Pandemic tax looms for all visitors to ThailandLocal | Agencies and staff reporter 13 May 2020
Hong Kong tourists visiting Thailand could face an extra tax of 300 baht (just over HK$73) to cover pandemic insurance once flights and tourism resume.
Thailand's tourism and sports ministry is considering a tax on all foreign arrivals.
Phiphat Ratchakitprakarn, the minister, said the tax would be collected once foreigners arrive by air, land or sea transport, the Bangkok Post reported.
Tourism-sector lawmaker Yiu Si-wing said the tourism tax would not have much impact on Hongkongers' desire to visit Thailand, which is one of the most popular tourist destinations in Southeast Asia.
"The levy amount is not big at all," he said. "After all, flight tickets to Thailand and consumption in the country are very reasonable and suits Hong Kong people's affordability. It would still be a good option for group tours and individual travelers."
Yiu said it is uncommon for a country to buy insurance for tourists against diseases and infections such as Covid-19.
"But it's good to offer extra protection to visitors. It may make the country more appealing to tourists," he said.
The scheme is part of the 20-year national strategic plan that requires government agencies to have recurring income to sustain and stabilize the national economy.
The levy will be added to the tourism fund managed by the ministry that aims to rebuild and develop tourism supply chains here, as well as offer safety and security protection for tourists.
Phiphat said this idea was initiated last year but was delayed because of the pandemic.
Now was the right time to initiate collection.
The goal was to have tourists entering via air travel charged as a part of ticketing.
"The pandemic has had a severe impact on tourism confidence, and the tourism fund should set aside a budget for state agencies to carry on when looking after tourists affected by the pandemic," he said.
Phiphat said Japan implemented similar measures, with a departure tax of 1,000 yen (HK$72) per person.
After the feasibility study is finished, the ministry will submit it to the cabinet for approval. The ministry intends to announce the new tax before the fourth quarter to let tourists prepare, he said.
"The Tourism Authority of Thailand's new target is 16 million arrivals this year, but I'm not optimistic we can reach that goal as international tourists will not come back before the fourth quarter," Phiphat said.

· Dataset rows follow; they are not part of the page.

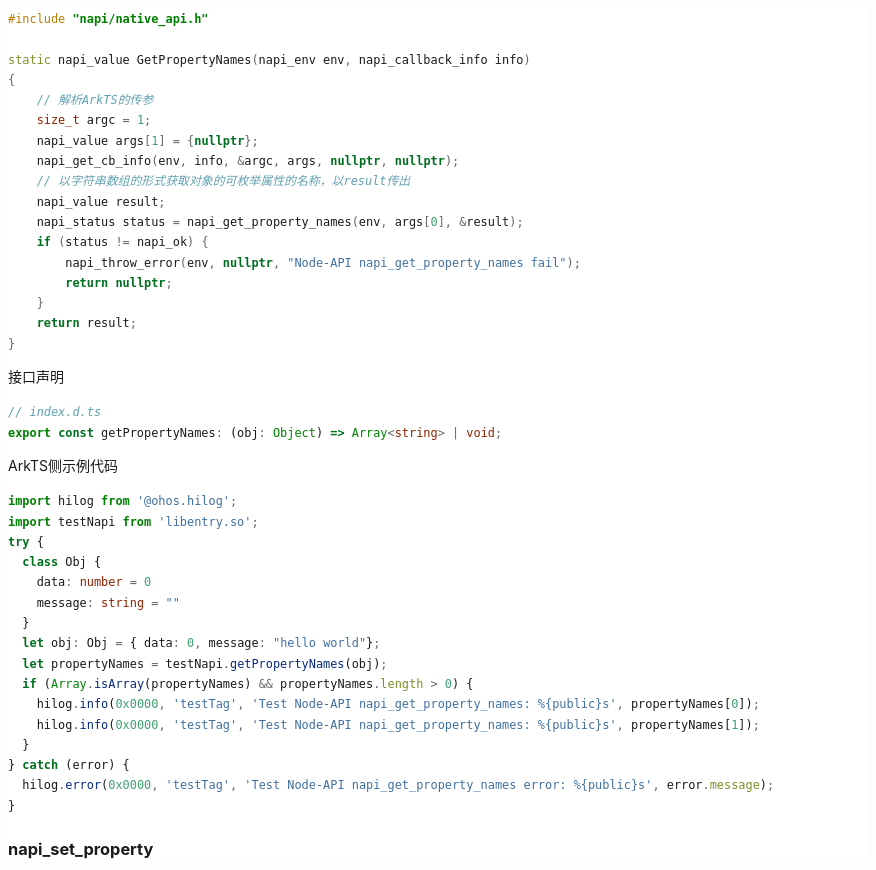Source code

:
 ```cpp
#include "napi/native_api.h"

static napi_value GetPropertyNames(napi_env env, napi_callback_info info)
{
    // 解析ArkTS的传参
    size_t argc = 1;
    napi_value args[1] = {nullptr};
    napi_get_cb_info(env, info, &argc, args, nullptr, nullptr);
    // 以字符串数组的形式获取对象的可枚举属性的名称，以result传出
    napi_value result;
    napi_status status = napi_get_property_names(env, args[0], &result);
    if (status != napi_ok) {
        napi_throw_error(env, nullptr, "Node-API napi_get_property_names fail");
        return nullptr;
    }
    return result;
}
```


接口声明

```ts
// index.d.ts
export const getPropertyNames: (obj: Object) => Array<string> | void;
```


ArkTS侧示例代码

```ts
import hilog from '@ohos.hilog';
import testNapi from 'libentry.so';
try {
  class Obj {
    data: number = 0
    message: string = ""
  }
  let obj: Obj = { data: 0, message: "hello world"};
  let propertyNames = testNapi.getPropertyNames(obj);
  if (Array.isArray(propertyNames) && propertyNames.length > 0) {
    hilog.info(0x0000, 'testTag', 'Test Node-API napi_get_property_names: %{public}s', propertyNames[0]);
    hilog.info(0x0000, 'testTag', 'Test Node-API napi_get_property_names: %{public}s', propertyNames[1]);
  }
} catch (error) {
  hilog.error(0x0000, 'testTag', 'Test Node-API napi_get_property_names error: %{public}s', error.message);
}
```


### napi_set_property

"Compared with the last quarter of 2019, when we had 11 million to 12 million arrivals, the new goal is too high amid these circumstances.
TAT governor Yuthasak Supasorn said the amendment of the National Tourism Policy Act at the end of last year allows the ministry to tax foreign tourists. The ministry's measures are part of the long-term tourism development plan.
"As long as Thailand has a clear plan on how to use the fund effectively and benefit international tourists, it should not create any obstacles," said Yuthasak.